Our fair really didn't have any fruit but if it had you would also have been able to have any fruit you liked as long as it was an apple.We had our plant stall of course but now every year more and more are having plant stalls which makes it more difficult for us.The copy cats.
There were clothing stalls, and book stalls and I wondered what they did if it actually started raining with all the books laid out on tables.It made me wonder just how many people in the world were able to write books and sell them and just how did people have so much time to read all those thousands and thousands of books on every subject under the sun.Books on gardening,dressmaking, woodwork, war, veteran cars or how to farm alpacas,you name it and there will be one.

Flowers — roses, proteas, chrysanthemums, and lilies, just for starters — by the truckload beg to be taken home. Buy plants to grow your own flowers — annuals, perennials, shrubs, climbers, ferns, baby trees. If the obliging plant sellers don’t have what you want, they will get it for you. Usually there will be a few non-commercial flowers and plants from home gardens — elegant arums, frothy hydrangeas, red Natal bottlebrush, yellow ginger with long red stamens like painted fingernails, sometimes Crinum and Scadoxus rooted in bags — and aromatic sprays of penny-gum leaves.


Right next to us we had some lasses and lads performing Scottish dances so beautifully.

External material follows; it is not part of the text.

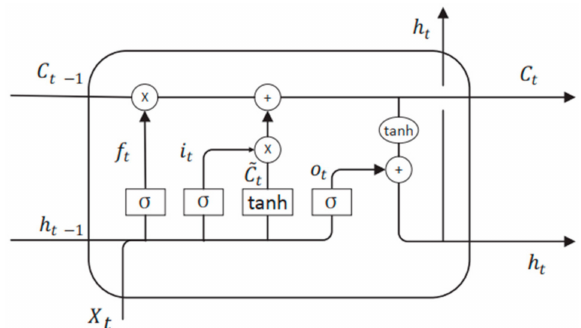
Figure 1. Architecture of a long short-term memory (LSTM)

Some were so tiny and cute,but I'm sure they made up for the lack of sun.Further away country and western music was being performed. Strolling down one of the side streets lined with stalls of every kind,but no fruit or apples, there was a lass playing the violin.

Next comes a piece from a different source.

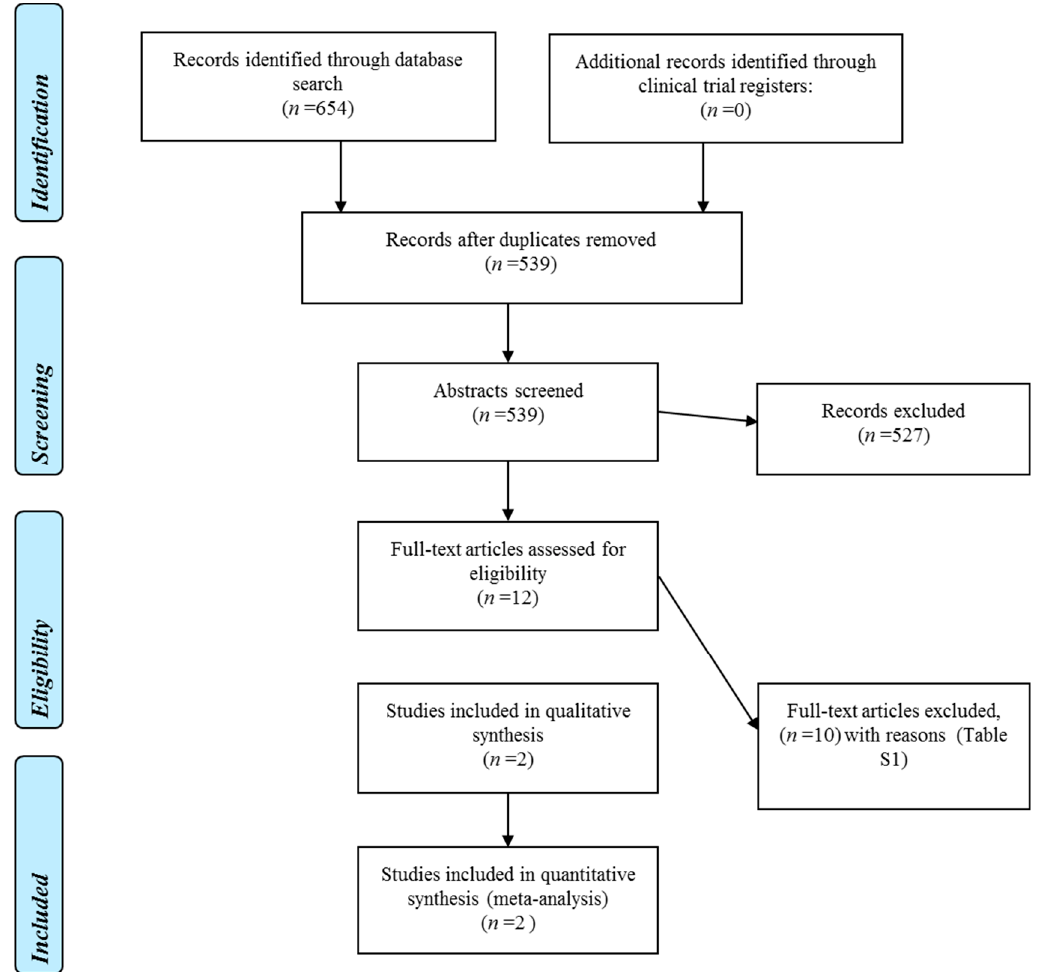
Figure 1. PRISMA diagram for study selection process for systematic review and meta-analysis.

Shoppers and stallholders, no less than the produce and home cooking on offer, make our market a special place. Little knots of friends stand chatting while others — solitary strollers, hand-holding couples, family parties — saunter or hurry by, enjoying the day or intent on their purchases. Ramblers with faraway eyes bump into fellow hikers, happy to relive the last walk and eagerly anticipate the next; recent excitement was finding a few Christmas bells, once common but now sadly rare, plundered to the edge of extinction.


People arrived from Hastings and Napier to swell the buyers but being a cool day were not dressed in bright summer clothing.

It finished all too quickly with many of our plants unsold but I think we did as well as expected and were not too disappointed. The hard part was loading everything back on the the ute and having to put it back into the nursery.